Nous estimons, en toute justice, qu'en ce qui concerne le Manitoba, les droits acquis devraient être au moins maintenus. Si cela était acceptable pendant 35 ans, pourquoi tout à coup ne l'est-ce plus?
En rejetant le Manitoba, environ 10 p. 100 de la population canadienne sera touchée et c'est une estimation conservatrice, car avec le vieillissement de la population, les problèmes de communication s'aggraveront. Aux États-Unis, on estime que le pourcentage de ceux qui éprouvent des problèmes de communication se situe entre 10 p. 100 et 20 p. 100.

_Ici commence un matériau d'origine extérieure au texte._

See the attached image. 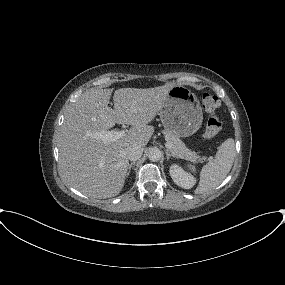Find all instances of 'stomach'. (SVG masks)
Wrapping results in <instances>:
<instances>
[{
    "label": "stomach",
    "instance_id": "1",
    "mask_svg": "<svg viewBox=\"0 0 285 285\" xmlns=\"http://www.w3.org/2000/svg\"><path fill=\"white\" fill-rule=\"evenodd\" d=\"M159 115L165 130L178 137L193 135L203 120L198 98L188 88L180 85L169 91Z\"/></svg>",
    "mask_w": 285,
    "mask_h": 285
}]
</instances>
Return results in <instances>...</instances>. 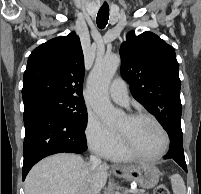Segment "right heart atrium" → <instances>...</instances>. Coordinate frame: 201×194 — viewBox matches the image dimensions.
Here are the masks:
<instances>
[{"instance_id":"obj_1","label":"right heart atrium","mask_w":201,"mask_h":194,"mask_svg":"<svg viewBox=\"0 0 201 194\" xmlns=\"http://www.w3.org/2000/svg\"><path fill=\"white\" fill-rule=\"evenodd\" d=\"M84 135L89 148L102 157H106L114 150L120 141L119 135L106 127L92 112L87 115Z\"/></svg>"}]
</instances>
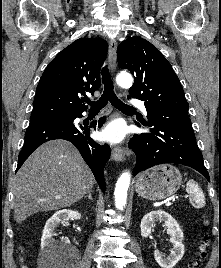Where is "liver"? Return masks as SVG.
<instances>
[{
  "label": "liver",
  "instance_id": "liver-1",
  "mask_svg": "<svg viewBox=\"0 0 221 268\" xmlns=\"http://www.w3.org/2000/svg\"><path fill=\"white\" fill-rule=\"evenodd\" d=\"M95 178L78 150L64 140L41 145L25 161L13 182L14 219L69 207L89 191Z\"/></svg>",
  "mask_w": 221,
  "mask_h": 268
}]
</instances>
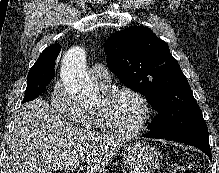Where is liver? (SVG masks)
Instances as JSON below:
<instances>
[{
	"instance_id": "liver-1",
	"label": "liver",
	"mask_w": 219,
	"mask_h": 173,
	"mask_svg": "<svg viewBox=\"0 0 219 173\" xmlns=\"http://www.w3.org/2000/svg\"><path fill=\"white\" fill-rule=\"evenodd\" d=\"M14 121L5 173H52L80 162L86 163V173H105L123 142L73 126L42 98L25 103Z\"/></svg>"
}]
</instances>
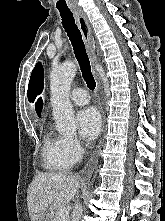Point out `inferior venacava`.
<instances>
[{
    "label": "inferior vena cava",
    "instance_id": "obj_1",
    "mask_svg": "<svg viewBox=\"0 0 165 221\" xmlns=\"http://www.w3.org/2000/svg\"><path fill=\"white\" fill-rule=\"evenodd\" d=\"M82 214V207L79 202H77L73 209L72 221H79Z\"/></svg>",
    "mask_w": 165,
    "mask_h": 221
}]
</instances>
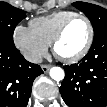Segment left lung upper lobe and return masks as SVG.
<instances>
[{
	"mask_svg": "<svg viewBox=\"0 0 107 107\" xmlns=\"http://www.w3.org/2000/svg\"><path fill=\"white\" fill-rule=\"evenodd\" d=\"M73 6L84 12L94 29V38L107 33V10L90 3L75 2Z\"/></svg>",
	"mask_w": 107,
	"mask_h": 107,
	"instance_id": "obj_1",
	"label": "left lung upper lobe"
}]
</instances>
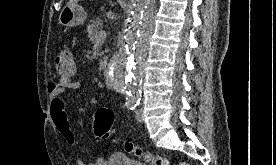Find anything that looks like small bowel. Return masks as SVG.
<instances>
[{
	"label": "small bowel",
	"mask_w": 276,
	"mask_h": 165,
	"mask_svg": "<svg viewBox=\"0 0 276 165\" xmlns=\"http://www.w3.org/2000/svg\"><path fill=\"white\" fill-rule=\"evenodd\" d=\"M81 88V83L72 79H60L58 82H51L48 84V92L50 98V114L51 117L66 142L72 147L76 148L77 143L75 135L71 130L68 115L66 112L65 102L62 95L67 90H76ZM114 158L98 157L91 162H84L79 159L78 165H110Z\"/></svg>",
	"instance_id": "obj_1"
}]
</instances>
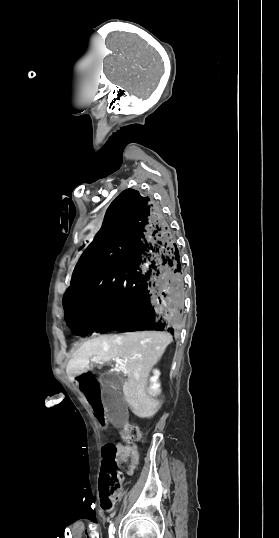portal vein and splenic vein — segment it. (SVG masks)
<instances>
[{
	"label": "portal vein and splenic vein",
	"instance_id": "1",
	"mask_svg": "<svg viewBox=\"0 0 279 538\" xmlns=\"http://www.w3.org/2000/svg\"><path fill=\"white\" fill-rule=\"evenodd\" d=\"M93 360H97V358H93ZM116 362V366H124L123 360H120V358H114Z\"/></svg>",
	"mask_w": 279,
	"mask_h": 538
}]
</instances>
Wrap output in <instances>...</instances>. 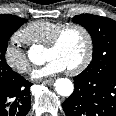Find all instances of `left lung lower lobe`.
Listing matches in <instances>:
<instances>
[{"mask_svg": "<svg viewBox=\"0 0 116 116\" xmlns=\"http://www.w3.org/2000/svg\"><path fill=\"white\" fill-rule=\"evenodd\" d=\"M73 79L75 89L62 104L66 116H116V72Z\"/></svg>", "mask_w": 116, "mask_h": 116, "instance_id": "0a47b994", "label": "left lung lower lobe"}]
</instances>
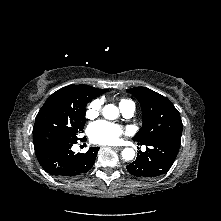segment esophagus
<instances>
[{"instance_id": "obj_1", "label": "esophagus", "mask_w": 221, "mask_h": 221, "mask_svg": "<svg viewBox=\"0 0 221 221\" xmlns=\"http://www.w3.org/2000/svg\"><path fill=\"white\" fill-rule=\"evenodd\" d=\"M113 149H115V150H121V149H123V147L116 146V147H113Z\"/></svg>"}]
</instances>
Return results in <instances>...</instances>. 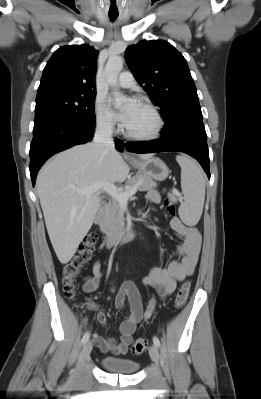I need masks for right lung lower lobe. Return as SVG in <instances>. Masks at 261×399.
<instances>
[{
  "label": "right lung lower lobe",
  "instance_id": "obj_1",
  "mask_svg": "<svg viewBox=\"0 0 261 399\" xmlns=\"http://www.w3.org/2000/svg\"><path fill=\"white\" fill-rule=\"evenodd\" d=\"M95 127H87L66 117H48L34 121L33 140L30 146V174L35 185L37 173L54 154L93 138ZM116 149L123 151L124 143L115 141Z\"/></svg>",
  "mask_w": 261,
  "mask_h": 399
}]
</instances>
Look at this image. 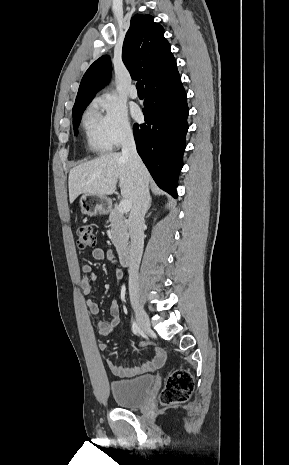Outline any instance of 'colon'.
<instances>
[{"label": "colon", "mask_w": 289, "mask_h": 465, "mask_svg": "<svg viewBox=\"0 0 289 465\" xmlns=\"http://www.w3.org/2000/svg\"><path fill=\"white\" fill-rule=\"evenodd\" d=\"M77 246L79 249H89L96 245V236L90 225H81L77 232ZM194 388L192 375L178 369L169 375L163 390L160 393V402L164 405L183 403L190 397Z\"/></svg>", "instance_id": "1"}]
</instances>
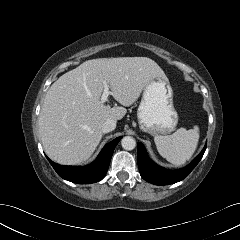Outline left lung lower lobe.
<instances>
[{
    "instance_id": "1",
    "label": "left lung lower lobe",
    "mask_w": 240,
    "mask_h": 240,
    "mask_svg": "<svg viewBox=\"0 0 240 240\" xmlns=\"http://www.w3.org/2000/svg\"><path fill=\"white\" fill-rule=\"evenodd\" d=\"M206 150L204 146L201 153L186 167L179 170H167L149 159L145 147L142 143H138V168L141 177L155 185H169L183 180L194 169L198 162L203 157Z\"/></svg>"
}]
</instances>
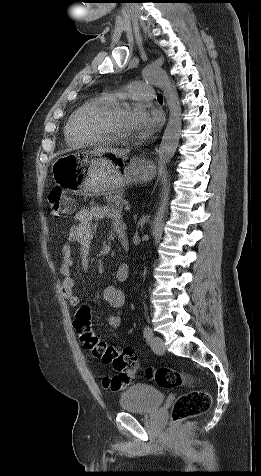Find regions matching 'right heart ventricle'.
I'll list each match as a JSON object with an SVG mask.
<instances>
[{"label":"right heart ventricle","instance_id":"obj_1","mask_svg":"<svg viewBox=\"0 0 261 476\" xmlns=\"http://www.w3.org/2000/svg\"><path fill=\"white\" fill-rule=\"evenodd\" d=\"M113 101L109 94L94 96L79 105L68 117L64 133L67 143L72 147H84L101 143L102 140L88 134L82 127V117L92 106Z\"/></svg>","mask_w":261,"mask_h":476}]
</instances>
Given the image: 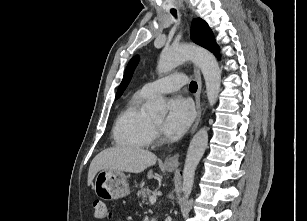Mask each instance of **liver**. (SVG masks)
Segmentation results:
<instances>
[{"instance_id": "obj_1", "label": "liver", "mask_w": 307, "mask_h": 221, "mask_svg": "<svg viewBox=\"0 0 307 221\" xmlns=\"http://www.w3.org/2000/svg\"><path fill=\"white\" fill-rule=\"evenodd\" d=\"M157 161L155 154L138 147L118 146L100 152L92 160L88 172V185L92 184L95 175L106 169L140 173L153 166ZM148 178L153 177V171L148 172Z\"/></svg>"}]
</instances>
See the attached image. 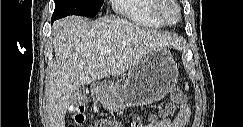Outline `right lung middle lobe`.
<instances>
[{"instance_id":"1","label":"right lung middle lobe","mask_w":243,"mask_h":127,"mask_svg":"<svg viewBox=\"0 0 243 127\" xmlns=\"http://www.w3.org/2000/svg\"><path fill=\"white\" fill-rule=\"evenodd\" d=\"M104 0H55L52 18L59 19L68 15L95 17Z\"/></svg>"}]
</instances>
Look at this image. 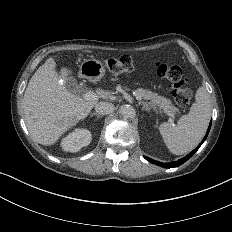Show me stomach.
I'll list each match as a JSON object with an SVG mask.
<instances>
[{"mask_svg":"<svg viewBox=\"0 0 232 232\" xmlns=\"http://www.w3.org/2000/svg\"><path fill=\"white\" fill-rule=\"evenodd\" d=\"M80 73L91 81H98L106 74V68L100 60L91 58L81 64Z\"/></svg>","mask_w":232,"mask_h":232,"instance_id":"stomach-1","label":"stomach"}]
</instances>
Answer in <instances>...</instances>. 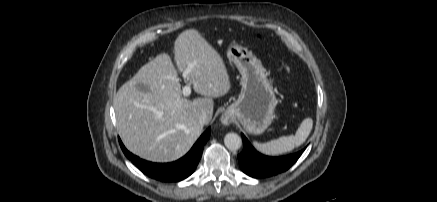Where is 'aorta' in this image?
<instances>
[{"label": "aorta", "mask_w": 437, "mask_h": 202, "mask_svg": "<svg viewBox=\"0 0 437 202\" xmlns=\"http://www.w3.org/2000/svg\"><path fill=\"white\" fill-rule=\"evenodd\" d=\"M224 144L229 150H238L242 146V140L236 133H228L224 138Z\"/></svg>", "instance_id": "1"}]
</instances>
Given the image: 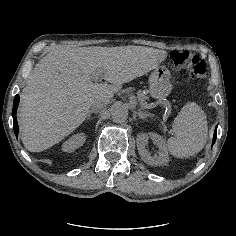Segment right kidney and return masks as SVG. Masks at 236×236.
Segmentation results:
<instances>
[{
	"label": "right kidney",
	"instance_id": "ca27d5eb",
	"mask_svg": "<svg viewBox=\"0 0 236 236\" xmlns=\"http://www.w3.org/2000/svg\"><path fill=\"white\" fill-rule=\"evenodd\" d=\"M86 141V135L84 133H77L72 135L67 141L62 144V151L74 152L81 147Z\"/></svg>",
	"mask_w": 236,
	"mask_h": 236
}]
</instances>
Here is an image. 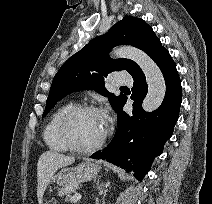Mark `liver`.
Listing matches in <instances>:
<instances>
[{
    "mask_svg": "<svg viewBox=\"0 0 212 204\" xmlns=\"http://www.w3.org/2000/svg\"><path fill=\"white\" fill-rule=\"evenodd\" d=\"M75 162L74 157L66 156L54 151H46L41 154L37 163V197L42 201L44 192L54 173L65 166Z\"/></svg>",
    "mask_w": 212,
    "mask_h": 204,
    "instance_id": "obj_1",
    "label": "liver"
}]
</instances>
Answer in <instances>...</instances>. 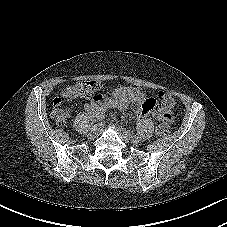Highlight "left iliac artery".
<instances>
[{
  "label": "left iliac artery",
  "mask_w": 227,
  "mask_h": 227,
  "mask_svg": "<svg viewBox=\"0 0 227 227\" xmlns=\"http://www.w3.org/2000/svg\"><path fill=\"white\" fill-rule=\"evenodd\" d=\"M142 138H143V137H142V135H140V134L136 136V139L139 140V141L142 140Z\"/></svg>",
  "instance_id": "obj_1"
}]
</instances>
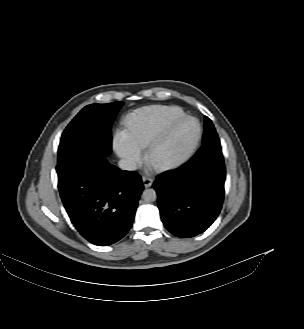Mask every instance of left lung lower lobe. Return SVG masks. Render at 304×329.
Returning a JSON list of instances; mask_svg holds the SVG:
<instances>
[{
  "label": "left lung lower lobe",
  "mask_w": 304,
  "mask_h": 329,
  "mask_svg": "<svg viewBox=\"0 0 304 329\" xmlns=\"http://www.w3.org/2000/svg\"><path fill=\"white\" fill-rule=\"evenodd\" d=\"M225 164L217 133L176 175L158 176L153 187L164 226L178 237H193L208 229L224 199Z\"/></svg>",
  "instance_id": "0a47b994"
}]
</instances>
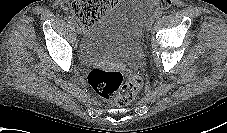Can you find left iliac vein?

Les Canadiens seront touchés parce qu'avec la réduction des services de santé, de plus en plus de nos membres sont en pratique privée, ce qui signifie que ceux qui reçoivent les services doivent payer 7 p. 100 ou 15 p. 100 de taxes.
Nous pensons que cette situation découle d'un oubli. C'est malheureux. Nous n'avons pas pu faire changer d'avis le ministère des Finances, même si cela aura un effet marqué. Ceux qui ont besoin de ces services ne sont évidemment pas les plus riches, justement à cause de leurs problèmes. Ou encore leurs parents ont de nombreux coûts supplémentaires, y compris celui de payer des services privés pour leurs enfants.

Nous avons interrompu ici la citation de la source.